The style of Robinson’s renderings ranges from technical line drawings, digital imaging and gestural marks in ink and wax crayon transformed through silkscreen print. Composed in a loose and exuberant manner, these images and lines are a reflection and response to the faceless din of civic chatter where everyone talks and no one listens. Robinson curiously reminds us that we can approach the choir of incoherent voices with a sense of humor.


Andrew Cornell Robinson in the studio with 0ne thousand drawings on the wall © 2018, Photographer Michael Chiabaudo


Andrew Cornell Robinson, born in Camden, New Jersey 1968, has been known for his ceramic sculptures, prints and craft collaborations exploring the ephemeral themes of desire, power, memory and making. His work explores relationships between material and narrative, often creating multiple images and objects as artifacts based on a revision of history where the losers are winners and the silent get a voice. While he primarily works in ceramic, he uses an array of additional materials that include sculpture, printmaking, photography, drawing, fashion and performance.

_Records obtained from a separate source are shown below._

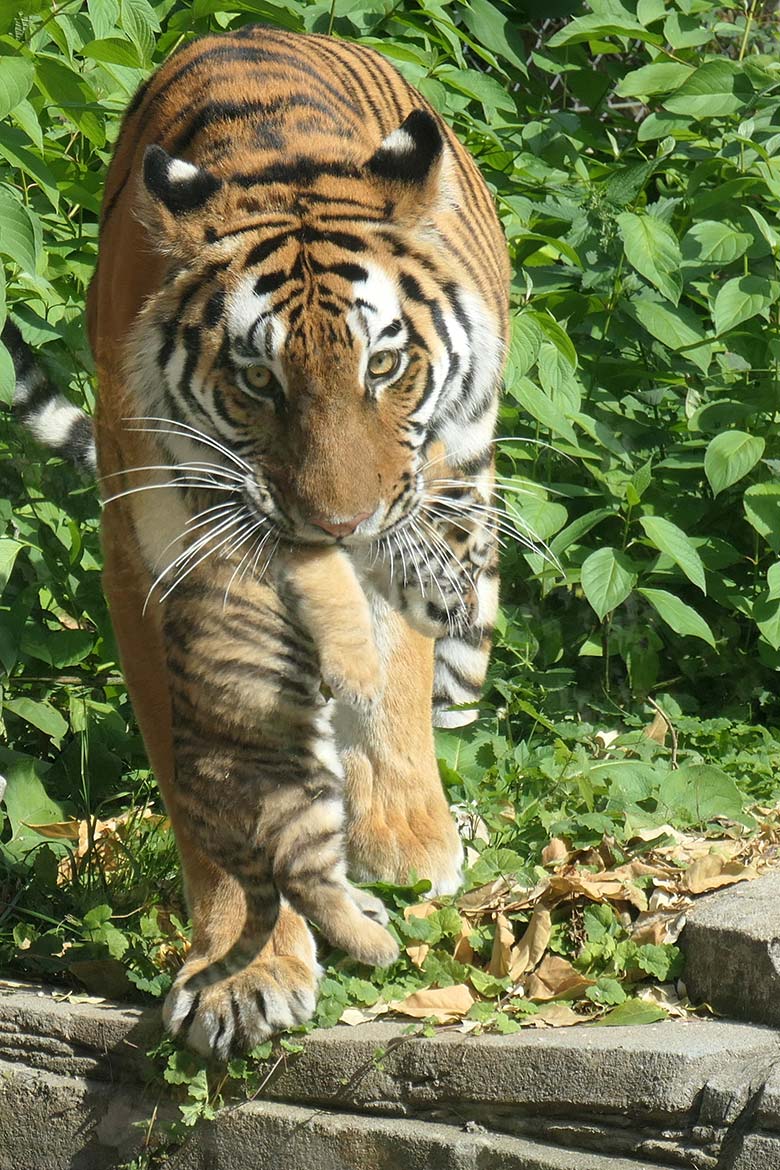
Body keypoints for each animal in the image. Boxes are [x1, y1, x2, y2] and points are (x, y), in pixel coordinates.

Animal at [5, 22, 509, 1057]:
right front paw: (247, 971)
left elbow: (392, 670)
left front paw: (401, 845)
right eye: (257, 380)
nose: (339, 522)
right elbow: (216, 768)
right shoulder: (153, 558)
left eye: (384, 366)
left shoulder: (404, 521)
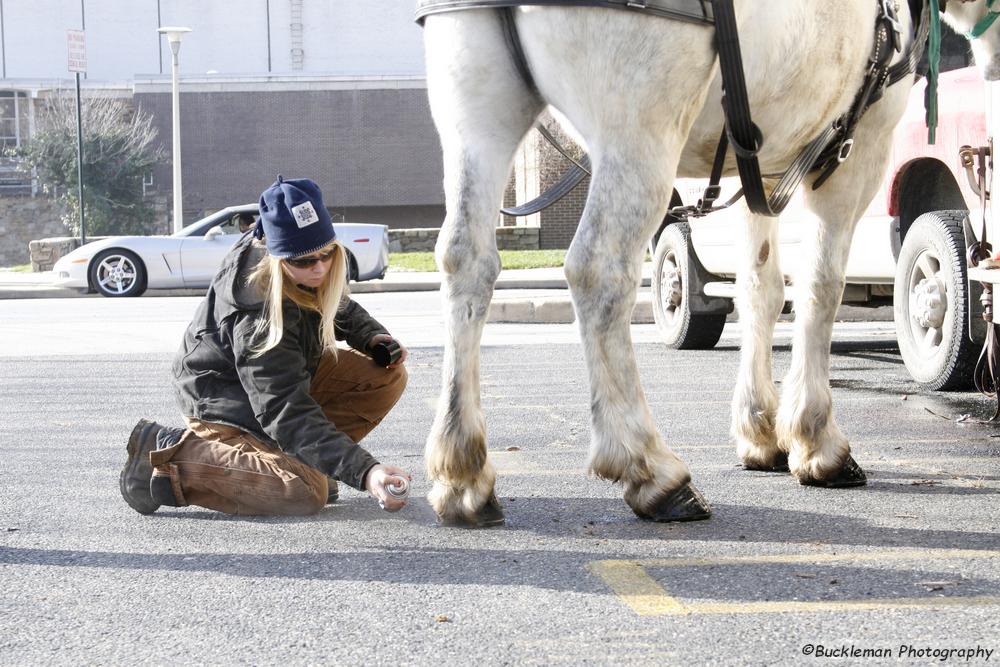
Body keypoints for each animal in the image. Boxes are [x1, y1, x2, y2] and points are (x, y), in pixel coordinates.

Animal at [416, 0, 1000, 528]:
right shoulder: (857, 150)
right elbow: (821, 286)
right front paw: (816, 439)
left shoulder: (763, 165)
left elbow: (762, 287)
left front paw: (761, 431)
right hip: (639, 129)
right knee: (598, 270)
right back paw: (649, 468)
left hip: (477, 112)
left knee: (466, 261)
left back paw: (462, 471)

He has been awarded residencies and fellowships including the Edward Albee Foundation, Urban Glass, The United Kingdom’s Crafts Council, India’s Agastya Foundation and Donna Karan’s artisan project Urban Zen in Port au Prince, Haiti. He has worked with The Powerhouse Workshop and their design team from the Pritzker-prize winning architecture firm Herzog & de Meuron in the design and development of a ceramics and interdisciplinary studio established to serve the working needs of artists in New York City. He has participated in curatorial and research projects and recently was a participating artist in Debtfair a project in the Whitney Biennial. His exhibitions include solo shows at Saint Joseph’s University, Christopher Stout, and Eyelevel BQE galleries and group exhibitions and symposia at Anna Kustera Gallery, ADO Gallery, David & Schweitzer Contemporary, the American Center for Design, the Bruce Museum, the Ross Art Museum, the Baltimore Contemporary Museum of Art, the Aldrich Museum, et al. He has been a visiting artist and lecturer at Columbia University, Brooklyn College, Cooper Union, School of Visual Arts, Pacific Northwest College of Art and Saint Joseph’s University. Robinson is a member of the faculty at Greenwich House Pottery, and Parsons School of Design. He lives and works in New York City.